INFORMATION GIVEN:
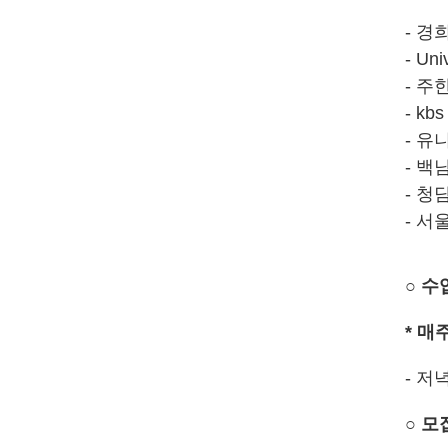
- 
- Un
- 
- k
- 유
- 백
- 청
- 
○ 수
* 매
- 저녁
○ 모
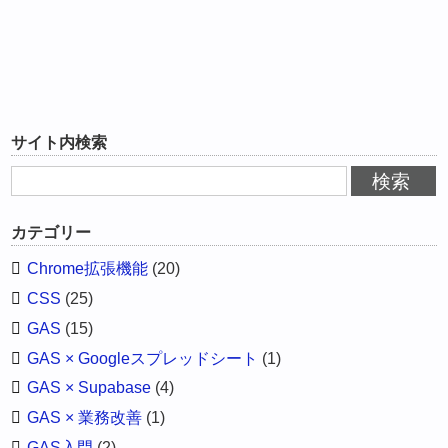
サイト内検索
カテゴリー
Chrome拡張機能
(20)
CSS
(25)
GAS
(15)
GAS × Googleスプレッドシート
(1)
GAS × Supabase
(4)
GAS × 業務改善
(1)
GAS入門
(2)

TASK DESCRIPTION: Put the text lines from all the items above into a Markdown table with the columns Row and Text, numbering each row and skipping blank lines. Leave the pictures out of the table.

TASK OUTPUT:
| Row | Text |
|---|---|
| 1 | -  |
| 2 | - Un |
| 3 | -  |
| 4 | - k |
| 5 | - 유 |
| 6 | - 백 |
| 7 | - 청 |
| 8 | -  |
| 9 | ○ 수 |
| 10 | * 매 |
| 11 | - 저녁 |
| 12 | ○ 모 |
| 13 | サイト内検索 |
| 14 | カテゴリー |
| 15 | Chrome拡張機能 |
| 16 | (20) |
| 17 | CSS |
| 18 | (25) |
| 19 | GAS |
| 20 | (15) |
| 21 | GAS × Googleスプレッドシート |
| 22 | (1) |
| 23 | GAS × Supabase |
| 24 | (4) |
| 25 | GAS × 業務改善 |
| 26 | (1) |
| 27 | GAS入門 |
| 28 | (2) |